Thousands of celebrators flocked to the rundown opposition headquarters of the Union for Democratic and Social Progress, whose candidate Felix Tshisekedi was proclaimed winner of Congo’s presidential election in the wee hours of Thursday morning. His win, in a country yet to experience a democratic transfer of power, was seen by some as a new dawn.
But on the other side of Congo’s sprawling capital, Kinshasa, another opposition candidate who had been heavily favored in pre-election polls and tallies conducted by election observers called the results “an unacceptable electoral fraud.”
Martin Fayulu was calm but aggrieved when he addressed the press and urged the largest election observer mission to “reveal to the Congolese people the name of the person who truly incarnated the choice of our people.”
In a statement, he described the results as an “electoral hold up” that didn’t reflect the ballots and called on people to “rise as one man to protect victory.”
The observer mission, run by Congo’s powerful Catholic church and known as CENCO, was due to hold a news conference on Thursday afternoon.
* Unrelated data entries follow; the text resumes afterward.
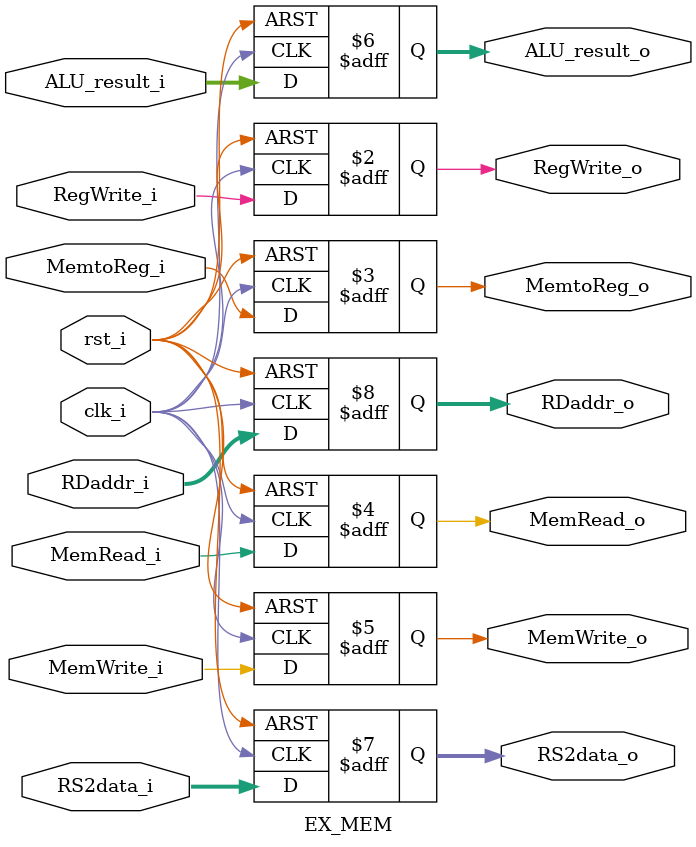
<source format=v>
module EX_MEM
(
    clk_i,
    rst_i,
    RegWrite_i,
    MemtoReg_i,
    MemRead_i,
    MemWrite_i,
    ALU_result_i,
    RS2data_i,
    RDaddr_i, 
    RegWrite_o,
    MemtoReg_o,
    MemRead_o,
    MemWrite_o,
    ALU_result_o,
    RS2data_o,
    RDaddr_o, 
);

input   clk_i;
input   rst_i;
input   RegWrite_i;
input   MemtoReg_i;
input   MemRead_i;
input   MemWrite_i;
input   [31:0]  ALU_result_i;
input   [31:0]  RS2data_i;
input   [4:0]   RDaddr_i;

output   RegWrite_o;
output   MemtoReg_o;
output   MemRead_o;
output   MemWrite_o;
output  [31:0]  ALU_result_o;
output  [31:0]  RS2data_o;
output  [4:0]   RDaddr_o;

reg             RegWrite_o;
reg             MemtoReg_o;
reg             MemRead_o;
reg             MemWrite_o;
reg     [31:0]  ALU_result_o;
reg     [31:0]  RS2data_o;
reg     [4:0]   RDaddr_o;

always@(posedge clk_i or posedge rst_i) begin
    if(rst_i)begin
        RegWrite_o <= 0;
        MemtoReg_o <= 0;
        MemRead_o <= 0;
        MemWrite_o <= 0;
        ALU_result_o <= 32'b0;
        RS2data_o <= 32'b0;
        RDaddr_o <= 5'b0;
    end
    else begin
        RegWrite_o <= RegWrite_i;
        MemtoReg_o <= MemtoReg_i;
        MemRead_o <= MemRead_i;
        MemWrite_o <= MemWrite_i;
        ALU_result_o <= ALU_result_i;
        RS2data_o <= RS2data_i;
        RDaddr_o <= RDaddr_i;
    end
end

endmodule
</source>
It wasn’t immediately clear whether they planned to release their own tallies showing Fayulu as the election’s winner.
A discrediting of the election by CENCO could ignite outrage among supporters of Fayulu’s coalition as well as isolate Congo further from an already-skeptical international community. Fayulu and other losing candidates are entitled to appeal the election results.
Voices of doubt were starting to trickle in from outside Congo by Thursday morning.
“We must have clarity on these results, which are the opposite to what we expected,” French Foreign Minister Jean-Yves Le Drian told French media. “The Catholic Church of Congo did its tally and announced completely different results.”
Government spokesman Lambert Mende retorted that the French should keep out of the election.
“France has nothing to do with the vote in the Congo and if Mr. Le Drien thinks Congo is a province or colony of France, he just needs to name the president of Congo.”
The vote was marked by widespread irregularities. In its final report, CENCO said 38 percent of polling stations it observed were missing materials at the start of Election Day, and that in hundreds of cases, ballot boxes were not sealed before counting and polling stations did not properly verify voters’ identities.
A separate domestic observer mission called SYMOCEL said it witnessed 52 major irregularities, including physical tampering with results, in the 101 vote-counting centers it monitored. There were 179 such compilation centers across Congo.
The electoral commission also cited an ongoing Ebola outbreak in postponing voting in the eastern cities of Beni and Butembo, effectively barring more than a million people from the presidential vote in areas that were expected to heavily back Fayulu. The difference in the number of votes received between Tshisekedi and Fayulu countrywide was smaller than the registered voting populations in those two cities.